Chapter 8 Publishing, Presenting and Reporting
8.1 Introduction
This chapter deals with the way you can disseminate your data, findings and analyses. No in-depth discussions will be presented. This chapter merely outlines the possibilities and refers to external documentation.
There are two distinct strategies to follow: RMarkdown and Shiny. The first is at its heart static, with the possibility to embed interactive elements. The latter is a toolbox to create interactive web applications on top of your data, using only R.
8.2 RMarkdown
The most extensive overview of the possibilities with RMarkdown are presented in “R Markdown: The Definitive Guide” (https://bookdown.org/yihui/rmarkdown/).
RMarkdown is the basis for many output formats: Simple HTML, Word or pdf documents are the most commonly used outputs formats.
However, it is also possible to create presentations (e.g. IOslides, Slidy and Beamer). These options are built right into R. Simply go to File
→ New File
→ RMarkdown...
and select one of the Presentation options.
Another interesting “static” output format is the Dashboard which is also discussed in the link above.

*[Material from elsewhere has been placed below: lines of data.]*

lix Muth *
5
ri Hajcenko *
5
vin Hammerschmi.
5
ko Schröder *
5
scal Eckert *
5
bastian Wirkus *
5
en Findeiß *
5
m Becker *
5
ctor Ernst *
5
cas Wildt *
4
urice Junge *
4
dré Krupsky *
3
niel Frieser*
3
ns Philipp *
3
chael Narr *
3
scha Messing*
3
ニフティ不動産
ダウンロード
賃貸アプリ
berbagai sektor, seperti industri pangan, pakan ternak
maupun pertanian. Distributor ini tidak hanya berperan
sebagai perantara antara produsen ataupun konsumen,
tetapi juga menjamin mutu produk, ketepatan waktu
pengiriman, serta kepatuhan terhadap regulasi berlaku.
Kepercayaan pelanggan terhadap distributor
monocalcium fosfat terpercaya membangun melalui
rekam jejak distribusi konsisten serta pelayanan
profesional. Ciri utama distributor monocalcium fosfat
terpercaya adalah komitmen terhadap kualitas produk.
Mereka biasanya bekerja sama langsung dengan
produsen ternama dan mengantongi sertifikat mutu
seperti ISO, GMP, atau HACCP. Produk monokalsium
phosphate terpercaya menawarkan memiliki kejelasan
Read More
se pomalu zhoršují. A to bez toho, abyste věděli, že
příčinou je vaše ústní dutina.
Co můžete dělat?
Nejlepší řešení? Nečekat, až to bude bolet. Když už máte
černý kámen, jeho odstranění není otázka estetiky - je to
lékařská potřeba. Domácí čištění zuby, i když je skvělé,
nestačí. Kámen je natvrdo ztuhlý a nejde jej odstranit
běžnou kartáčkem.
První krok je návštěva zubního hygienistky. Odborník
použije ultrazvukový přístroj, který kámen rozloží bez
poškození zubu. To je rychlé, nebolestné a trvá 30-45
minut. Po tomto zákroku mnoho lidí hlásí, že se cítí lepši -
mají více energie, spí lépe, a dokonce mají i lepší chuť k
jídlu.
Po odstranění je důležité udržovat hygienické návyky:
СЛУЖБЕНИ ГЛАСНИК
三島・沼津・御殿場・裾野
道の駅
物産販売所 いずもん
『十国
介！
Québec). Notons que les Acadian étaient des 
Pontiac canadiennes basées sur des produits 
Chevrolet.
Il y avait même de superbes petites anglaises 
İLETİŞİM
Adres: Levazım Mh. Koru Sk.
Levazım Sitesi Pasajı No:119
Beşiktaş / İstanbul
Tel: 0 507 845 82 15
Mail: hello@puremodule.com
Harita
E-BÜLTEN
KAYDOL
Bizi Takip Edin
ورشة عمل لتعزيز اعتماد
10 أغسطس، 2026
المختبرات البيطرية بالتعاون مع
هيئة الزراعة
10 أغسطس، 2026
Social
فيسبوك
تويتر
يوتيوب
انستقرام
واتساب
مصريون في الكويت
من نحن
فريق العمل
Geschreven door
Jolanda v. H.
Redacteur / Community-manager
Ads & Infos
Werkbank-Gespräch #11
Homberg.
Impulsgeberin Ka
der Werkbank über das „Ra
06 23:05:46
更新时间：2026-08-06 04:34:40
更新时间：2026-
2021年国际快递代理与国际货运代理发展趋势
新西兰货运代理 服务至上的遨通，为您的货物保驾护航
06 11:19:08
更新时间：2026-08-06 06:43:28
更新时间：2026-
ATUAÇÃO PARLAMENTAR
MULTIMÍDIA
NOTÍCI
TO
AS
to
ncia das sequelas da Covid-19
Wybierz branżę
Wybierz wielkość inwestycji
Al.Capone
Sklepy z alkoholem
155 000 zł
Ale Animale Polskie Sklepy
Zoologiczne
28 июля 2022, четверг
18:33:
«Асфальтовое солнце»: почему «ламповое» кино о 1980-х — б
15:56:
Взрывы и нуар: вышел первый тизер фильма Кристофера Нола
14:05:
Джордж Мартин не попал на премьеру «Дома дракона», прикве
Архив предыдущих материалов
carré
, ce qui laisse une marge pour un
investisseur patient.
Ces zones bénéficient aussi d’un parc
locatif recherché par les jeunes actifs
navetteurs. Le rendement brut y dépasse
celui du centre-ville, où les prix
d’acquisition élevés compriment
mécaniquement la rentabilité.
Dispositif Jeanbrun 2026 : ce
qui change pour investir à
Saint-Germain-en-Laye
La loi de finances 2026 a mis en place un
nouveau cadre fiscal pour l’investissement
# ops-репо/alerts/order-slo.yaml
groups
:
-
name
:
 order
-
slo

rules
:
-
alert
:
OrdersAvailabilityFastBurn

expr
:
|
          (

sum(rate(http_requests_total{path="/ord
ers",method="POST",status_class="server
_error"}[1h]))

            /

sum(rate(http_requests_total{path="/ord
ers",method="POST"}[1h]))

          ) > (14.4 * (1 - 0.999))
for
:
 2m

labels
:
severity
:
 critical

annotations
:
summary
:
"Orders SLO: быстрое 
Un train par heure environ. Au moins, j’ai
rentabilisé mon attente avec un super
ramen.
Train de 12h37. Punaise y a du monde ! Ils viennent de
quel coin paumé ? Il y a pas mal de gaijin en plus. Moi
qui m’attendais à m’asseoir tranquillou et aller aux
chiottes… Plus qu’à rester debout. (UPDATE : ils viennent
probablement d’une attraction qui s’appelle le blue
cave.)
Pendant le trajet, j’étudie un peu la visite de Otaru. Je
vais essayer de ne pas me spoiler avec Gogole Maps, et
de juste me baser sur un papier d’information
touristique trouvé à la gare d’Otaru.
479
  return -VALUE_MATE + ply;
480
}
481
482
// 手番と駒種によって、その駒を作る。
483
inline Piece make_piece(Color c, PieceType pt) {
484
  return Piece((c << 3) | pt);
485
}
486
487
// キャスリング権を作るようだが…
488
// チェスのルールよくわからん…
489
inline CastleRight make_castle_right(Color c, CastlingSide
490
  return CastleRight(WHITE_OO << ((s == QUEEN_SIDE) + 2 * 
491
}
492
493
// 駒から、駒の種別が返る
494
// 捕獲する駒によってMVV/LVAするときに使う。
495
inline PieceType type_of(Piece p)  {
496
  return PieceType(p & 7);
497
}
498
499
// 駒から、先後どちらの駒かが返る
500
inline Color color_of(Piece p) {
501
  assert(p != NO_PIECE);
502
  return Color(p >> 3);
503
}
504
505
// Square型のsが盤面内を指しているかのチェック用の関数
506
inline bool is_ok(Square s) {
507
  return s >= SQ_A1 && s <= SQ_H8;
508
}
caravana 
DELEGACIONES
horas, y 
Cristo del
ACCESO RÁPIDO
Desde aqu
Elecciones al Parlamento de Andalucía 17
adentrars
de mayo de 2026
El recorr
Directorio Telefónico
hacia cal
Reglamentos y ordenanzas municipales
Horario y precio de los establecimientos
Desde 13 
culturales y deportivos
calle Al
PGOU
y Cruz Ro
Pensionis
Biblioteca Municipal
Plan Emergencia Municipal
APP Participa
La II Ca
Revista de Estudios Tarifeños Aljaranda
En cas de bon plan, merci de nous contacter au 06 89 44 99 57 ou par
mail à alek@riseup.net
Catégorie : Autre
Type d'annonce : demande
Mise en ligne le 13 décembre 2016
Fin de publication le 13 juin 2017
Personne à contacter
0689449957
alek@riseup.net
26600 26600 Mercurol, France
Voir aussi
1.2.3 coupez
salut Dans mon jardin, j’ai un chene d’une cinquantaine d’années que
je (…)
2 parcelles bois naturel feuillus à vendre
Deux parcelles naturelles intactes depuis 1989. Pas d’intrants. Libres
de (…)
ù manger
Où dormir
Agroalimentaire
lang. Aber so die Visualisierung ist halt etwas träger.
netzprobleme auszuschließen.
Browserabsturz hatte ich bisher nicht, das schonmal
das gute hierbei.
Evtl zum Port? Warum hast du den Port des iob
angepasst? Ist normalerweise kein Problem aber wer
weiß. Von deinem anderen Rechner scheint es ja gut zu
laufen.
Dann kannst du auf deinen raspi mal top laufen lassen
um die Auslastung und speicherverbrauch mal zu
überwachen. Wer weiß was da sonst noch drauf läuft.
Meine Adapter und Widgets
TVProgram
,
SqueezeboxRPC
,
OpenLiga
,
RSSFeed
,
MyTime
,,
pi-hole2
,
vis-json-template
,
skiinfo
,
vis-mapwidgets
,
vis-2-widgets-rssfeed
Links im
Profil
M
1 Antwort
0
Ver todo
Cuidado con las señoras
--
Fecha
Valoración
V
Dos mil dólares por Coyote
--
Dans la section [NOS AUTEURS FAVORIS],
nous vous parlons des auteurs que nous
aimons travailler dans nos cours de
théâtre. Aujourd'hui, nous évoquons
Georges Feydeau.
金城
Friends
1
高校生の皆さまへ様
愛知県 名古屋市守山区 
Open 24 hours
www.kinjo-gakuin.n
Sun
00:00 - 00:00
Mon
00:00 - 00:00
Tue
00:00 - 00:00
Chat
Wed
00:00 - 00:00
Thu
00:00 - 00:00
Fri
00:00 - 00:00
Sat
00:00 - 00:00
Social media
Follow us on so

In summary, these are the output formats to choose from:
- HTML (with interactive elements using widgets or Shiny)
- Word
- Notebooks
- Presentations
- Dashboards
- Tufte Handouts
- eBooks using Bookdown
- Blogs (also general websites) using Blogdown
This entire ebook was written using RMarkdown and build using Bookdown.
8.3 Shiny
On the other side of the spectrum is Shiny. Shiny is not text-oriented as RMarkdown is, but foremost visualization-oriented. Shiny is a toolbox that makes it possible to build a complete data-exploration website using R code only.